Only, spring practice lasted just one day in March this year before the Big 12 and the NCAA cancelled all winter and spring sports and suspended all football team activities.
The 6-foot, 173-pound wide receiver out of the talent-rich football breeding ground of Texas is a player to watch as he makes his collegiate debut, when football hopefully returns this fall.
The Sooners are expected to begin the 2020 season short-handed in the receiving corps.
With injuries to wide receivers Jadon Hasselwood and graduate transfer Theo Howard likely to keep them on the sidelines for a few games to start the 2020 season and with Trejan Bridges forced to sit out five games at the beginning of the season as part of a carryover suspension, Mims is likely to see action earlier than he would otherwise.

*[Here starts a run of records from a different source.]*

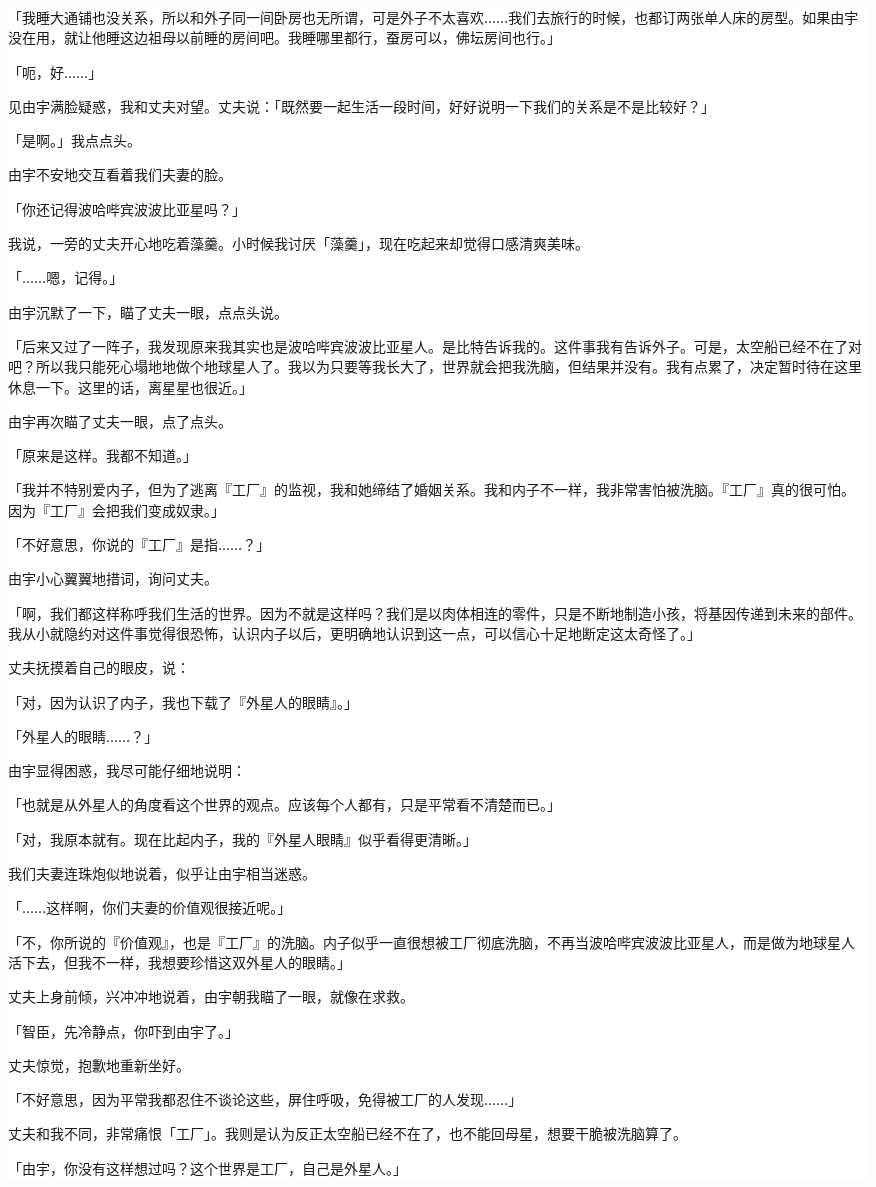 「我睡大通铺也没关系，所以和外子同一间卧房也无所谓，可是外子不太喜欢……我们去旅行的时候，也都订两张单人床的房型。如果由宇没在用，就让他睡这边祖母以前睡的房间吧。我睡哪里都行，蚕房可以，佛坛房间也行。」

「呃，好……」

见由宇满脸疑惑，我和丈夫对望。丈夫说：「既然要一起生活一段时间，好好说明一下我们的关系是不是比较好？」

「是啊。」我点点头。

由宇不安地交互看着我们夫妻的脸。

「你还记得波哈哔宾波波比亚星吗？」

我说，一旁的丈夫开心地吃着藻羹。小时候我讨厌「藻羹」，现在吃起来却觉得口感清爽美味。

「……嗯，记得。」

由宇沉默了一下，瞄了丈夫一眼，点点头说。

「后来又过了一阵子，我发现原来我其实也是波哈哔宾波波比亚星人。是比特告诉我的。这件事我有告诉外子。可是，太空船已经不在了对吧？所以我只能死心塌地地做个地球星人了。我以为只要等我长大了，世界就会把我洗脑，但结果并没有。我有点累了，决定暂时待在这里休息一下。这里的话，离星星也很近。」

由宇再次瞄了丈夫一眼，点了点头。

「原来是这样。我都不知道。」

「我并不特别爱内子，但为了逃离『工厂』的监视，我和她缔结了婚姻关系。我和内子不一样，我非常害怕被洗脑。『工厂』真的很可怕。因为『工厂』会把我们变成奴隶。」

「不好意思，你说的『工厂』是指……？」

由宇小心翼翼地措词，询问丈夫。

「啊，我们都这样称呼我们生活的世界。因为不就是这样吗？我们是以肉体相连的零件，只是不断地制造小孩，将基因传递到未来的部件。我从小就隐约对这件事觉得很恐怖，认识内子以后，更明确地认识到这一点，可以信心十足地断定这太奇怪了。」

丈夫抚摸着自己的眼皮，说：

「对，因为认识了内子，我也下载了『外星人的眼睛』。」

「外星人的眼睛……？」

由宇显得困惑，我尽可能仔细地说明：

「也就是从外星人的角度看这个世界的观点。应该每个人都有，只是平常看不清楚而已。」

「对，我原本就有。现在比起内子，我的『外星人眼睛』似乎看得更清晰。」

我们夫妻连珠炮似地说着，似乎让由宇相当迷惑。

「……这样啊，你们夫妻的价值观很接近呢。」

「不，你所说的『价值观』，也是『工厂』的洗脑。内子似乎一直很想被工厂彻底洗脑，不再当波哈哔宾波波比亚星人，而是做为地球星人活下去，但我不一样，我想要珍惜这双外星人的眼睛。」

丈夫上身前倾，兴冲冲地说着，由宇朝我瞄了一眼，就像在求救。

「智臣，先冷静点，你吓到由宇了。」

丈夫惊觉，抱歉地重新坐好。

「不好意思，因为平常我都忍住不谈论这些，屏住呼吸，免得被工厂的人发现……」

丈夫和我不同，非常痛恨「工厂」。我则是认为反正太空船已经不在了，也不能回母星，想要干脆被洗脑算了。

「由宇，你没有这样想过吗？这个世界是工厂，自己是外星人。」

The book on Mims, according to at least one recruiting analyst, is “a big-play receiver who produces splash plays in the vertical game and screen game” and is capable of putting up big numbers.
I personally saw this kid play a high school game last season in Frisco. His team, Lone Star, was one of the best high school games in its class, Mims stood out on a team that was loaded with talent.
Mims set a Texas high school record for receiving yards in a career (5,485) and in a season (2,629). He caught 117 passes his senior season, including 32 for touchdowns.
I was really impressed with his receiving skills and ability to elude tacklers and pick up yards after the catch. At the time, Mims was committed to Stanford. Later he flipped to Oklahoma, and I couldn’t have been happier to hear that news. He should be a perfect fit in Riley’s Air Raid offense.
Keep a close eye on jersey No. 17. Look for Marvin Mims to be a big part of the Oklahoma offense — if not this coming season, then certainly in the years to come.